Large language models (LLMs) excel in program synthesis, yet their ability to autonomously navigate neural architecture design--balancing syntactic reliability, performance, and structural novelty--remains underexplored. We address this by placing a code-oriented LLM within a closed-loop synthesis framework, analyzing its evolution over 22 supervised fine-tuning cycles. The model synthesizes PyTorch convolutional networks which are validated, evaluated via low-fidelity performance signals (single-epoch accuracy), and filtered using a MinHash-Jaccard criterion to prevent structural redundancy. High-performing, novel architectures are converted into prompt-code pairs for iterative fine-tuning via parameter-efficient LoRA adaptation, initialized from the LEMUR dataset. Across cycles, the LLM internalizes empirical architectural priors, becoming a robust generator. The valid generation rate stabilizes at 50.6 percent (peaking at 74.5 percent), while mean first-epoch accuracy rises from 28.06 percent to 50.99 percent, and the fraction of candidates exceeding 40 percent accuracy grows from 2.04 percent to 96.81 percent. Analyses confirm the model moves beyond replicating existing motifs, synthesizing 455 high-performing architectures absent from the original corpus. By grounding code synthesis in execution feedback, this work provides a scalable blueprint for transforming stochastic generators into autonomous, performance-driven neural designers, establishing that LLMs can internalize empirical, non-textual rewards to transcend their training data.
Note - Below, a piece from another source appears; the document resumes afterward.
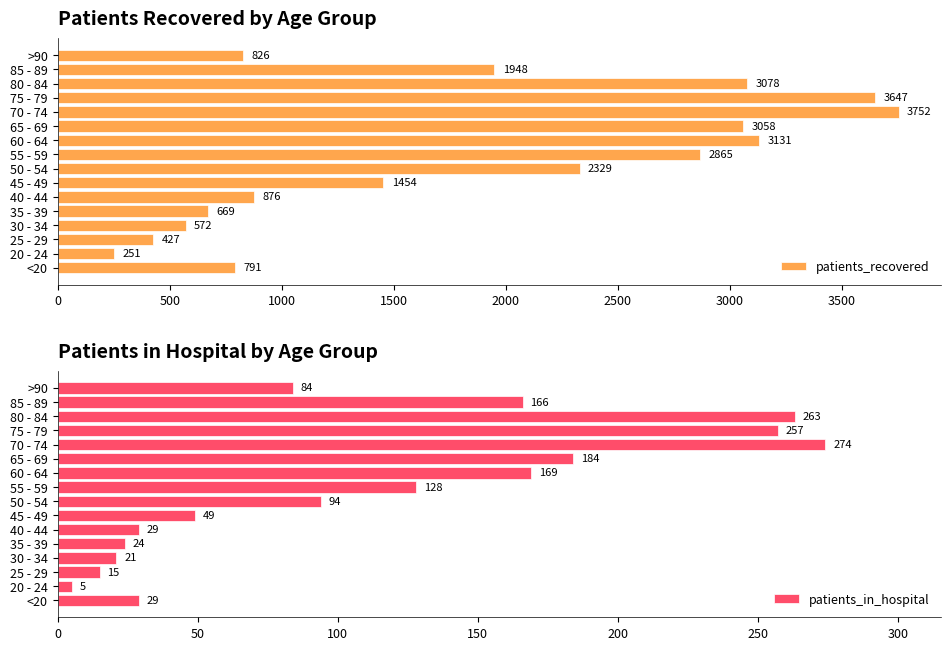

True or false: patients_in_hospital has a value of 263 at 80 - 84.

True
翻译：大型语言模型（LLM）在程序合成方面表现出色，但其在神经架构设计领域——平衡语法可靠性、性能与结构新颖性——的自主探索能力仍未得到充分研究。我们通过将面向代码的LLM置于闭环合成框架中，分析了其在22个监督微调周期内的演化过程。该模型合成了经过验证的PyTorch卷积网络，并通过低保真度性能信号（单轮准确率）进行评估，同时使用MinHash-Jaccard准则进行过滤以防止结构冗余。高性能且新颖的架构被转换为提示-代码对，通过基于LEMUR数据集初始化、参数高效的LoRA适配进行迭代微调。在多个周期中，LLM内化了经验性架构先验，成为稳健的生成器。有效生成率稳定在50.6%（峰值达74.5%），平均单轮准确率从28.06%上升至50.99%，准确率超过40%的候选架构比例从2.04%增长至96.81%。分析证实该模型超越了复制现有模式的阶段，合成了455个原始语料库中不存在的高性能架构。通过将代码合成建立在执行反馈的基础上，本研究为将随机生成器转化为自主的、性能驱动的神经设计器提供了可扩展的蓝图，并证明LLM能够内化经验性的非文本奖励，从而超越其训练数据。